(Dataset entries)
-------
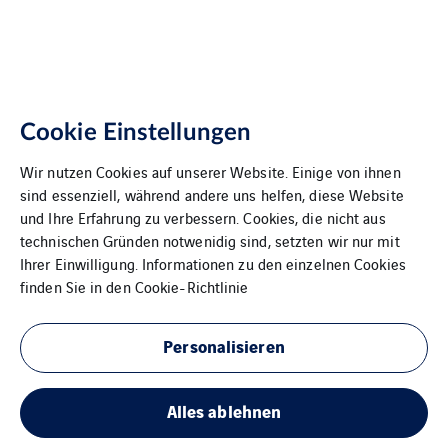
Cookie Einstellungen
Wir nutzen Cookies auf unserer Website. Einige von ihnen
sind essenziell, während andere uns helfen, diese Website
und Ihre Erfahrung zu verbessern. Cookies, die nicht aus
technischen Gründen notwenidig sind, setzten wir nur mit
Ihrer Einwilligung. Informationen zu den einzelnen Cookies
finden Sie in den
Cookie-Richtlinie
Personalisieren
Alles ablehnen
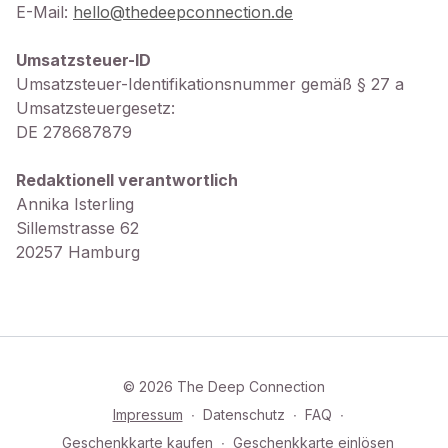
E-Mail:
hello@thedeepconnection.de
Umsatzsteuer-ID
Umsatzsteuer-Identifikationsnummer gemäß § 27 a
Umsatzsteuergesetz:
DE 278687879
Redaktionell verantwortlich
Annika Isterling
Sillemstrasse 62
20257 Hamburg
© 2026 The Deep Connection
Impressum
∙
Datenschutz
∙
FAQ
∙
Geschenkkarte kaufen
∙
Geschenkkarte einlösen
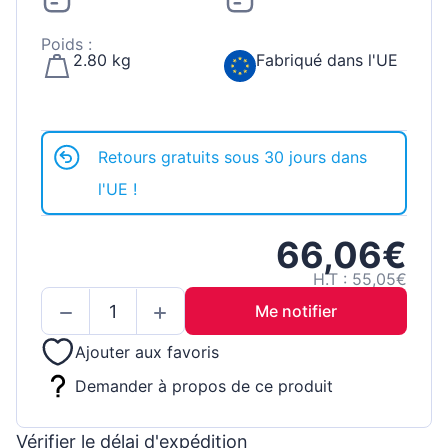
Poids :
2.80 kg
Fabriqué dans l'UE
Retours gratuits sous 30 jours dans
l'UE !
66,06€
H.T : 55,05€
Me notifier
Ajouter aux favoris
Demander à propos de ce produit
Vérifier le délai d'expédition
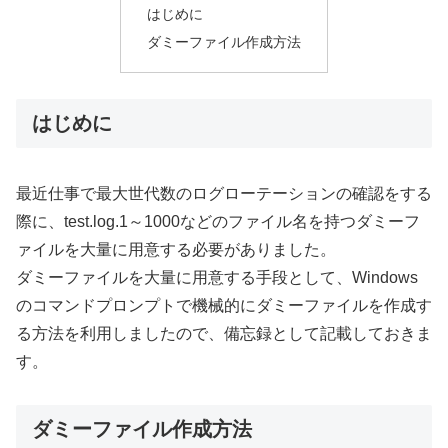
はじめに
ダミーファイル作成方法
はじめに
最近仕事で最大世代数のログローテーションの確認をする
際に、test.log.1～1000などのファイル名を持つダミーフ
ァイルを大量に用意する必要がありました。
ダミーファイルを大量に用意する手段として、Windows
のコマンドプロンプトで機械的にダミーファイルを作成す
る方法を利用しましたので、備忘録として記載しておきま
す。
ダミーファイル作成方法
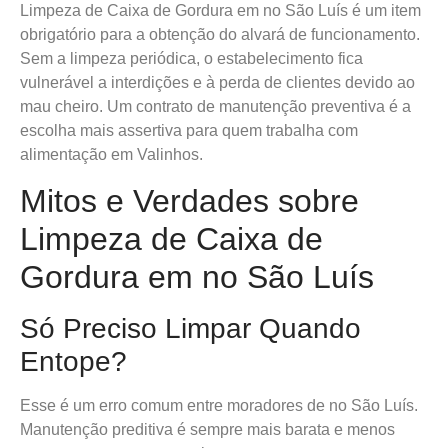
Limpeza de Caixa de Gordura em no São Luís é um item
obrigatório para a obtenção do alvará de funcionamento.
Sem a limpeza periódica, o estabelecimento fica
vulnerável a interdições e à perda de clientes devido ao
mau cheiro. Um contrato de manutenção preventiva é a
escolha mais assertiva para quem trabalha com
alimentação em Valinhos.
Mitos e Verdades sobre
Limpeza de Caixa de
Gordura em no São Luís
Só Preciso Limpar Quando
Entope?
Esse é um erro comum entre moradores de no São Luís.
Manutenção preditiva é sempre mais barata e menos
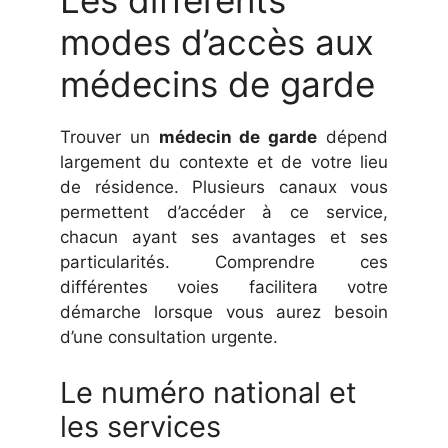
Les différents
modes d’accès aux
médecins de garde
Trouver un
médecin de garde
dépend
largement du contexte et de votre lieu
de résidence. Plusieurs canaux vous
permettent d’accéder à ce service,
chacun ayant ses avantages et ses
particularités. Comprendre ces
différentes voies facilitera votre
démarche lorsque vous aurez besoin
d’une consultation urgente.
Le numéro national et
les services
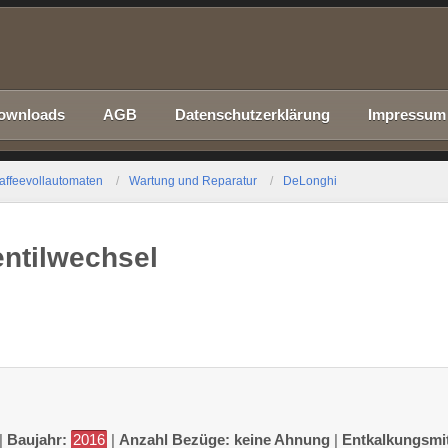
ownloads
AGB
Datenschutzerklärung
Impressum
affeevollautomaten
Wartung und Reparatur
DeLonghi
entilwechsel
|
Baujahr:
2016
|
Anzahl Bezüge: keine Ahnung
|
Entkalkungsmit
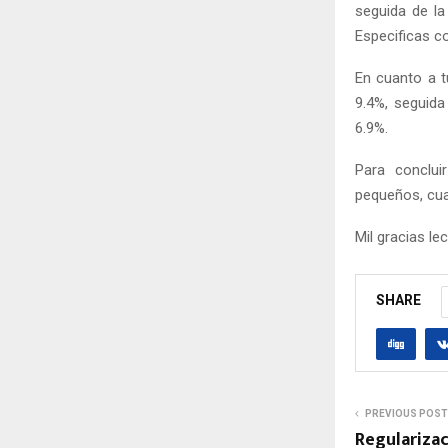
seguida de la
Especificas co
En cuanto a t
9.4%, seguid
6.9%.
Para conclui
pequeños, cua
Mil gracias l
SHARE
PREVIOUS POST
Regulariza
-------
- _What you will do_
Each record must be repeated exactly, and no picture may be carried over.

- _Reply_
Cookie Einstellungen
Wir nutzen Cookies auf unserer Website. Einige von ihnen
sind essenziell, während andere uns helfen, diese Website
und Ihre Erfahrung zu verbessern. Cookies, die nicht aus
technischen Gründen notwenidig sind, setzten wir nur mit
Ihrer Einwilligung. Informationen zu den einzelnen Cookies
finden Sie in den
Cookie-Richtlinie
Personalisieren
Alles ablehnen
E-Mail:
hello@thedeepconnection.de
Umsatzsteuer-ID
Umsatzsteuer-Identifikationsnummer gemäß § 27 a
Umsatzsteuergesetz:
DE 278687879
Redaktionell verantwortlich
Annika Isterling
Sillemstrasse 62
20257 Hamburg
© 2026 The Deep Connection
Impressum
∙
Datenschutz
∙
FAQ
∙
Geschenkkarte kaufen
∙
Geschenkkarte einlösen
Poids :
2.80 kg
Fabriqué dans l'UE
Retours gratuits sous 30 jours dans
l'UE !
66,06€
H.T : 55,05€
Me notifier
Ajouter aux favoris
Demander à propos de ce produit
Vérifier le délai d'expédition
はじめに
ダミーファイル作成方法
はじめに
最近仕事で最大世代数のログローテーションの確認をする
際に、test.log.1～1000などのファイル名を持つダミーフ
ァイルを大量に用意する必要がありました。
ダミーファイルを大量に用意する手段として、Windows
のコマンドプロンプトで機械的にダミーファイルを作成す
る方法を利用しましたので、備忘録として記載しておきま
す。
ダミーファイル作成方法
Limpeza de Caixa de Gordura em no São Luís é um item
obrigatório para a obtenção do alvará de funcionamento.
Sem a limpeza periódica, o estabelecimento fica
vulnerável a interdições e à perda de clientes devido ao
mau cheiro. Um contrato de manutenção preventiva é a
escolha mais assertiva para quem trabalha com
alimentação em Valinhos.
Mitos e Verdades sobre
Limpeza de Caixa de
Gordura em no São Luís
Só Preciso Limpar Quando
Entope?
Esse é um erro comum entre moradores de no São Luís.
Manutenção preditiva é sempre mais barata e menos
Les différents
modes d’accès aux
médecins de garde
Trouver un
médecin de garde
dépend
largement du contexte et de votre lieu
de résidence. Plusieurs canaux vous
permettent d’accéder à ce service,
chacun ayant ses avantages et ses
particularités. Comprendre ces
différentes voies facilitera votre
démarche lorsque vous aurez besoin
d’une consultation urgente.
Le numéro national et
les services
ownloads
AGB
Datenschutzerklärung
Impressum
affeevollautomaten
Wartung und Reparatur
DeLonghi
entilwechsel
|
Baujahr:
2016
|
Anzahl Bezüge: keine Ahnung
|
Entkalkungsmit
seguida de la
Especificas co
En cuanto a t
9.4%, seguid
6.9%.
Para conclui
pequeños, cua
Mil gracias l
SHARE
PREVIOUS POST
Regulariza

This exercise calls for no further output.